You may also read the data directly from a file and **infer** the schema

In [6]:
# read CSV
df = spark.read.csv(os.path.join(DATA_DIR, 'example-data.csv'),
                         header=True,       # use headers or not
                         quote='"',         # char for quotes
                         sep=",",           # char for separation
                         inferSchema=True)  # do we infer schema or not ?


# some functions are still valid
print("line count: {}".format(df.count()))

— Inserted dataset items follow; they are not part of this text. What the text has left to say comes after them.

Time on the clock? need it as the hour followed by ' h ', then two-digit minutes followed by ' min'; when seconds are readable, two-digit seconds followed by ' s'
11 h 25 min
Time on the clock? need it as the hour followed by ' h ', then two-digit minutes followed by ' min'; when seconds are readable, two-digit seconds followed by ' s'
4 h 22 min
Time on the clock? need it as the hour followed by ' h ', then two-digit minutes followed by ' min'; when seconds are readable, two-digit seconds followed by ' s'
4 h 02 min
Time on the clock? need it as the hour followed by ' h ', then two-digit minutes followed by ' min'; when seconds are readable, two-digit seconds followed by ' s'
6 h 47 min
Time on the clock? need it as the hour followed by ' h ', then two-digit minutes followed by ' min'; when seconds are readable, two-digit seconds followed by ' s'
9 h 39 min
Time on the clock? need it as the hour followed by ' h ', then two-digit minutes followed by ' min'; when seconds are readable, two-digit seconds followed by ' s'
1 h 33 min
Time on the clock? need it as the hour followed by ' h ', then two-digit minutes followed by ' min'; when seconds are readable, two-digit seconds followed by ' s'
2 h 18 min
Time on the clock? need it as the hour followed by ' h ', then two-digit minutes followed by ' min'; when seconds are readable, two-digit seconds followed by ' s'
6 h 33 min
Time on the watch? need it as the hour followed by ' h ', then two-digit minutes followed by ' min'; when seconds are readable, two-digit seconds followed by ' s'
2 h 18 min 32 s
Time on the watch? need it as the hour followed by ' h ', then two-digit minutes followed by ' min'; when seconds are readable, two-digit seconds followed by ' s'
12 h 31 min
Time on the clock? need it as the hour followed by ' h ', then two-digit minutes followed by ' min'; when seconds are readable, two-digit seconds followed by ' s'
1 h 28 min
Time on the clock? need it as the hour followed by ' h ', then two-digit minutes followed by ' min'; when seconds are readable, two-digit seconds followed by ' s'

# show the table in a nice format
df.show()

# prints the schema
df.printSchema()

line count: 6
+-----+----------+-----------+-------+------------+
|#user|      date|num_streams|country|invoice_item|
+-----+----------+-----------+-------+------------+
|  111|10/13/2019|          4|     US|           1|
|  122|10/15/2019|          5|     SG|           1|
|  102|10/16/2019|         11|     US|           1|
|  144|10/25/2019|         14|     US|           2|
|  121|10/26/2019|          7|     SG|           1|
|  155|10/27/2019|          9|     US|           3|
+-----+----------+-----------+-------+------------+

root
 |-- #user: integer (nullable = true)
 |-- date: string (nullable = true)
 |-- num_streams: integer (nullable = true)
 |-- country: string (nullable = true)
 |-- invoice_item: integer (nullable = true)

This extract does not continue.